● **TASK OBJECTIVE**: The answer is the set of lines that include "positivity", copied from the data below.

● **INPUT FOR THIS TASK**:
Start of Block
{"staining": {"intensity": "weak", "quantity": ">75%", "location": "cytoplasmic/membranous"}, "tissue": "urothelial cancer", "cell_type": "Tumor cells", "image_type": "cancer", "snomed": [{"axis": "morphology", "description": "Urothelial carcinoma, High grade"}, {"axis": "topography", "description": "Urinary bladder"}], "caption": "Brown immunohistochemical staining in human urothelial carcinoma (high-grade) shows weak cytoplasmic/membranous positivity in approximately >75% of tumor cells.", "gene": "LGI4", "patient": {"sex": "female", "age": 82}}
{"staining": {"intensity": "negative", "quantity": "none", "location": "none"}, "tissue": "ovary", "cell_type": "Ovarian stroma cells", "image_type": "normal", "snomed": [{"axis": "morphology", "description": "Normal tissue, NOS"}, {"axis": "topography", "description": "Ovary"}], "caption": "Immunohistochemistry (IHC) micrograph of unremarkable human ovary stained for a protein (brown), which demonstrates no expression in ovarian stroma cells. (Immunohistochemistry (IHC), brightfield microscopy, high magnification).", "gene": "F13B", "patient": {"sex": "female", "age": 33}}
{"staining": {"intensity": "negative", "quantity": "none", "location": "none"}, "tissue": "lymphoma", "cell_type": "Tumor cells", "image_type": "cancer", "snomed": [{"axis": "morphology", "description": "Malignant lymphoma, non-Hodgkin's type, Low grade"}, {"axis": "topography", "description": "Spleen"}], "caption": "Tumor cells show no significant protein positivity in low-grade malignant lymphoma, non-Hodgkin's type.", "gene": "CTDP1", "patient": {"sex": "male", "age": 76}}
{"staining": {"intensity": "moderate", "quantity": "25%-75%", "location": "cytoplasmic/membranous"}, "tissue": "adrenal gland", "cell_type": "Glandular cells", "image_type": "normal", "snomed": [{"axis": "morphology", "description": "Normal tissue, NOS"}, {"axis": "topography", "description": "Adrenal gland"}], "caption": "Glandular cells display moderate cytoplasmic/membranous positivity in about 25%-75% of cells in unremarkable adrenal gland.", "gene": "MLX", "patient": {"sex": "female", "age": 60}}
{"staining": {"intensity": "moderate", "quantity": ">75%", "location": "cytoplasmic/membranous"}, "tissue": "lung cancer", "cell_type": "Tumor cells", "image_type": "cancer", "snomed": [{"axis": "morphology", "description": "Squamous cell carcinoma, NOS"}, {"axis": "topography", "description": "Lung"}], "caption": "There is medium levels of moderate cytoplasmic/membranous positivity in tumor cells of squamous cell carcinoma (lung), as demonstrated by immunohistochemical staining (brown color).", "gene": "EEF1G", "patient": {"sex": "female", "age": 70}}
End of Block
● **SOLUTION FOR THIS PROBLEM**:
{"staining": {"intensity": "weak", "quantity": ">75%", "location": "cytoplasmic/membranous"}, "tissue": "urothelial cancer", "cell_type": "Tumor cells", "image_type": "cancer", "snomed": [{"axis": "morphology", "description": "Urothelial carcinoma, High grade"}, {"axis": "topography", "description": "Urinary bladder"}], "caption": "Brown immunohistochemical staining in human urothelial carcinoma (high-grade) shows weak cytoplasmic/membranous positivity in approximately >75% of tumor cells.", "gene": "LGI4", "patient": {"sex": "female", "age": 82}}
{"staining": {"intensity": "negative", "quantity": "none", "location": "none"}, "tissue": "lymphoma", "cell_type": "Tumor cells", "image_type": "cancer", "snomed": [{"axis": "morphology", "description": "Malignant lymphoma, non-Hodgkin's type, Low grade"}, {"axis": "topography", "description": "Spleen"}], "caption": "Tumor cells show no significant protein positivity in low-grade malignant lymphoma, non-Hodgkin's type.", "gene": "CTDP1", "patient": {"sex": "male", "age": 76}}
{"staining": {"intensity": "moderate", "quantity": "25%-75%", "location": "cytoplasmic/membranous"}, "tissue": "adrenal gland", "cell_type": "Glandular cells", "image_type": "normal", "snomed": [{"axis": "morphology", "description": "Normal tissue, NOS"}, {"axis": "topography", "description": "Adrenal gland"}], "caption": "Glandular cells display moderate cytoplasmic/membranous positivity in about 25%-75% of cells in unremarkable adrenal gland.", "gene": "MLX", "patient": {"sex": "female", "age": 60}}
{"staining": {"intensity": "moderate", "quantity": ">75%", "location": "cytoplasmic/membranous"}, "tissue": "lung cancer", "cell_type": "Tumor cells", "image_type": "cancer", "snomed": [{"axis": "morphology", "description": "Squamous cell carcinoma, NOS"}, {"axis": "topography", "description": "Lung"}], "caption": "There is medium levels of moderate cytoplasmic/membranous positivity in tumor cells of squamous cell carcinoma (lung), as demonstrated by immunohistochemical staining (brown color).", "gene": "EEF1G", "patient": {"sex": "female", "age": 70}}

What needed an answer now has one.